After the club's failure to achieve promotion to Ligue 1, he announces he his departure for Le Havre, recently promoted to Ligue 1, in April 2008.

On 19 December 2008, Fauré returned to Reims. The club was relegated to third-tier National in May 2009. In his second stint at Reims, he achieved two promotions in three years. During the season 2009–10, he finished top scorer of National. Two years later, he became Ligue 2 top scorer for the second time, scoring 15 goals and helping the club from Champagne achieve promotion to Ligue 1, for the first time since 1979. Over the summer 2012, his contract expired and no agreement was found with the management of Reims.

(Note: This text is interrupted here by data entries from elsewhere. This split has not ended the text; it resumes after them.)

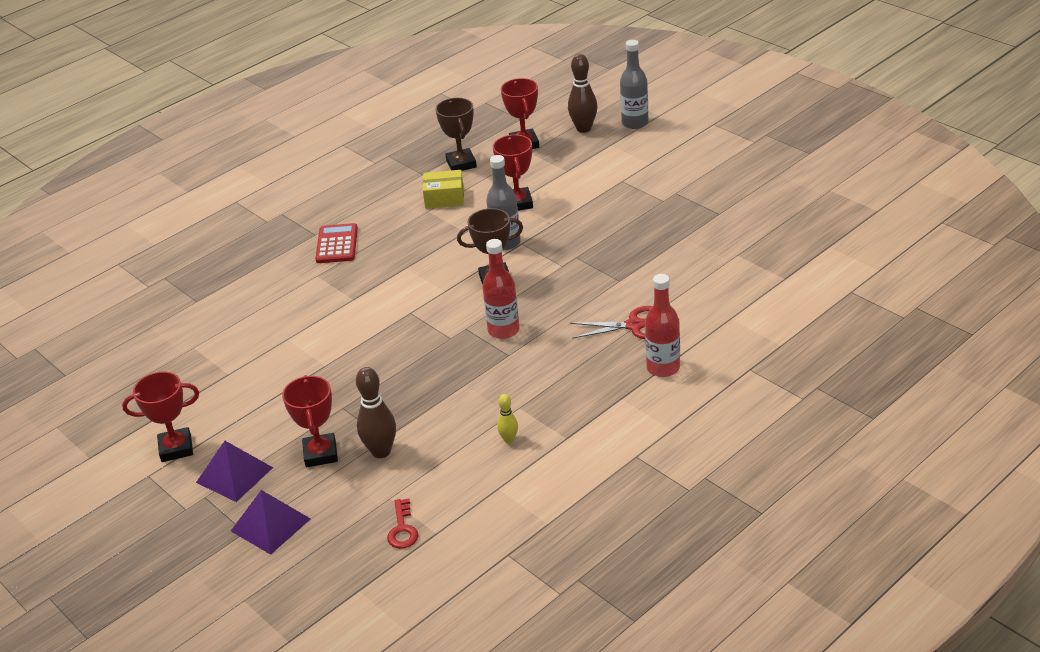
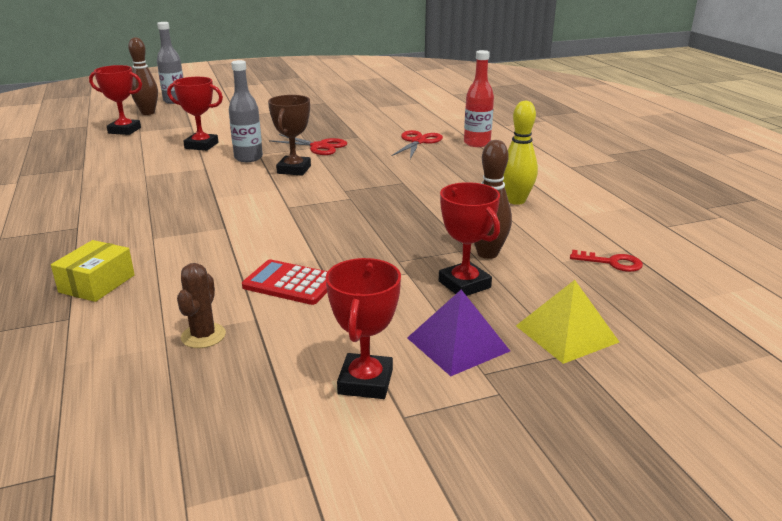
camera: 70 degrees left, 10 degrees down
purple pyramid [231,490,311,555] -> yellow pyramid [516,280,619,364]
red trophy [282,375,338,467] -> red trophy turned 45 degrees clockwise [439,182,500,296]
red calculator [315,223,358,263] -> red calculator moved to [242,259,328,305]
yellow box [423,170,464,209] -> yellow box moved to [51,240,135,302]
brown trophy [435,98,477,171] -> none
red bottle [482,239,520,339] -> none
yellow bowling pin [497,394,518,443] -> yellow bowling pin [503,101,538,205], size x1.83
none -> brown cactus [177,263,226,348]
none -> red scissors [269,134,347,155]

Fauré returned to Guingamp, still in Ligue 2 at that time, for a second spell. The following season, he contributed 4 goals in 29 games to the promotion of the Breton club to the Ligue 1, which had been absent from the division since 2004. However, in the top-flight, he was excluded from a regular first-team place and on 31 January 2014, moved to Belgian side Sporting Charleroi on a six-month loan deal.

In summer 2015, Fauré joined another Belgian side, Union SG.

He retired in the summer 2017.

==Managerial career==
In 2020, Cédric Fauré starts is career as a trainer in Haute-Garonne in AS Tournefeuille.

In 2022, after a short period coaching FC Mulhouse in Alsace, He comes back in Belgium as head coach of Union Namur in Second Amateur Division (fourth-tier of Belgian football).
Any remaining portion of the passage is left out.